Rutinitas tersebut berlangsung setiap hari. Saat dirasa cukup uang yang terkumpul, sehari dua hari Bu Pariah pulang ke rumahnya untuk memberikan uang terkumpul kepada anggota keluarganya sekaligus me-charge energi dengan berkumpul keluarganya.
“Ketulusan menjalani profesinya seakan menjadi pilihan yang merdeka bagi Bu Pariah. Saya menangkap itu dari senyuman tulusnya kepada semua orang yang dijumpainya.” imbuh Sigit.
Dalam hal menangkap realitas sosial ke dalam karyanya, Sigit menggunakan pendekatan fotografis dalam proses penciptaan karyanya. Bisa dipahami, dalam karya fotografi ada banyak informasi yang bisa ditangkap di luar visual karya dari sebuah momen : ekspresi, peristiwa, cerita, hingga kedalaman makna dalam existing sebenarnya, meskipun karya fotografis pun sebenarnya tidak terlepas dari pengolahan gambar ataupun pemilihan sudut pandang (angle) yang bisa menentukan karya fotografi itu sendiri.
“Untuk menampilkan realitas sosial yang saya jumpai, foto lebih pas. Bisa saja saya menggunakan sketsa ataupun drawing saya sebagai base karya. Namun itu (sketsa-drawing) berpotensi ‘mengggoda’ saya untuk menambah, atau mengurangi, atau membelokkannya, atau bahkan menghilangkannya. Makanya saya pilih pendekatan fotografis termasuk untuk mal/cetakan saring karya grafis saya dalam konsep dan proses kekaryaan.” jelas Sigit.

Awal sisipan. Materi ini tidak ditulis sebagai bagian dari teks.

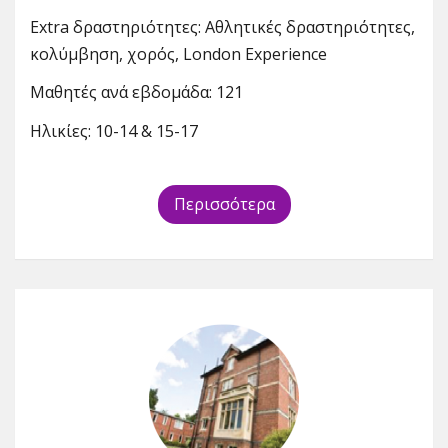
Extra δραστηριότητες: Αθλητικές δραστηριότητες,
κολύμβηση, χορός, London Experience
Μαθητές ανά εβδομάδα: 121
Ηλικίες: 10-14 & 15-17
Περισσότερα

Dengan pilihan karya grafis tersebut Sigit memiliki opsi membuat repetsi karya –yang menjadi ciri khas karya grafis- sebagai upaya menyebarkan lebih banyak lagi semangat senyuman simpatik dan tulus dari gadis kecil, Bu Pariah, ataupun senyuman lainnya, juga realitas sosial lain yang direkamnya kepada publik.
Dalam catatan pengantar pameran Wimbo Praharso menuliskan kepekaan rasa yang dimiliki Sigit seperti pamor yang sudah mewujud, yang lahir dari meja tempaan, dan juga lebih memberdayakan alat pikir daripada alat ujar. Pemikiran yang selalu mengedepankan nilai dan kedudukan manusia, serta menjadikannya sebagai kriteria dalam segala hal, terutama dalam hal bersosial dengan masyarakat. “Karya adalah doa, kalimat tersebut yang sering ia utarakan, tentu saja doa yang baik untuk kehidupan, dan kebenaran, yang sesungguhnya adalah sebuah jalan, jalan menuju ke segala tujuan.” jelas Wimbo dalam tulisan pengantarnya.
Teruslah Merdeka – stensil di atas kanvas (ed. 1/5) – 100 x 90 cm – Digie Sigit – 2023. (foto : Moh. Jauhar al-Hakimi).
“Secara fisik Bu Pariah bukanlah manusia yang perkasa sesuai kodrati perempuan. Namun, cinta membuatnya perkasa. Cinta pada rumah, cinta pada keluarga menjadi harapan sekaligus sumber energi. Semangat itu. Ketulusan itu. Harapan-harapan itu yang harus saya kabarkan kepada publik luas.” pungkas Sigit.
Pameran tunggal Digie Sigit berjudul “Teruslah Merdeka” berlangsung di Kebun Buku Jl. Minggiran No.61A, Suryodiningratan, Mantrijeron, Yogyakarta, 1 November – 1 Desember 2024. Bersamaan pameran tunggal tersebut kolektif Graphic Victims mempresentasikan karya muralnya dalam program living wall di sisi timur dinding luar Kebun Buku.